The bad news is, the QB will be dual-threat senior Jeremiah Masoli, a projected Heisman Trophy candidate who instead was identified as "the defendant" last Friday when he pleaded guilty to a misdemeanor charge of second-degree burglary. Masoli, who led the Ducks to the 2009 Pac-10 title, and former receiver Garrett Embry admitted stealing laptop computers, a guitar and a projector from a fraternity house on Jan. 24. Each was sentenced to a year's probation and 140 hours of community service, and together must pay $5,200 in restitution.
Hours after the sentencing, coach Chip Kelly suspended Masoli for the 2010 season. Yes, Kelly imposed a similarly draconian punishment on LeGarrette Blount, who punched a Boise State player after a loss in the 2009 season opener, only to lift the suspension after eight games. Seeing the intense, gimlet-eyed coach repeatedly make the same point at Friday's press conference—"I've suspended Jeremiah for the entire season. Jeremiah will not be eligible to play.... He will not be eligible to play in 2010"—one got the impression that, in Masoli's case, there will be no time off for good behavior.

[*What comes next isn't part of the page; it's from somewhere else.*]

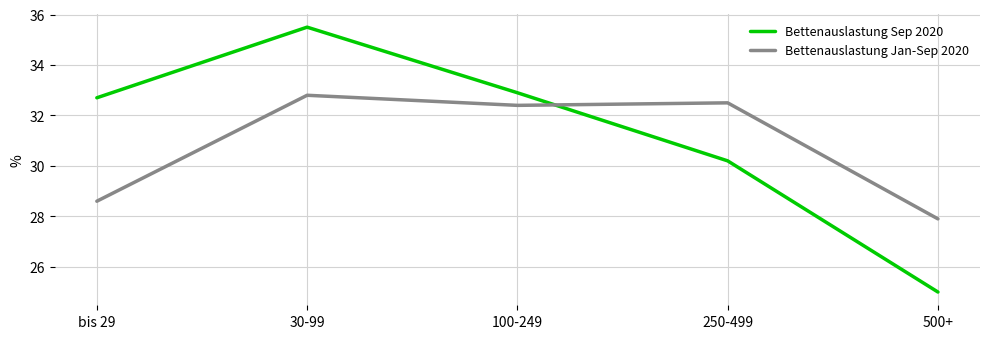

True or false: Bettenauslastung Jan-Sep 2020 and Bettenauslastung Sep 2020 intersect in this chart.

True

The primary difference? Masoli's suspension was the result of "a combination of both the incident and the degree of honesty," said athletic director Mike Bellotti. The quarterback's guilty plea came after he had denied his involvement in the thefts to Kelly and Eugene police.
Masoli's plea marked the nadir (Ducks fans hope) of an off-season that went off the rails shortly after the team's Rose Bowl appearance. Since Jan. 24, six players have wound up in police reports. Indeed, just hours before Masoli's plea, star running back LaMichael James appeared in the same courtroom and pleaded guilty to a misdemeanor charge of harassment following an altercation with a former girlfriend. He was sentenced to 10 days in jail, put on probation and was suspended by Kelly for the season opener, against New Mexico.
The Ducks may still eke out a victory against the Lobos (1--11 in 2009) behind running back Kenjon Barner and Masoli's likely replacement, Nate Costa, a heady senior with a deep knowledge of Kelly's complex spread-option scheme. Then it depends on how long Costa, who has had three major knee surgeries in his career, can last.
Truth is, Masoli's crime and Kelly's punishment have hurt the team's chances of repeating as Pac-10 champs. With 19 starters returning, and with USC going through its first rough patch in a decade, the Ducks looked like a lock to get to a BCS bowl. But not without Masoli, who ran and threw for a total of 2,815 yards and 28 touchdowns last season.
Meanwhile Kelly—who exhorts his players to "Win the day!"—would consider it a victory to get to spring practice, starting on March 30, without any more embarrassing headlines.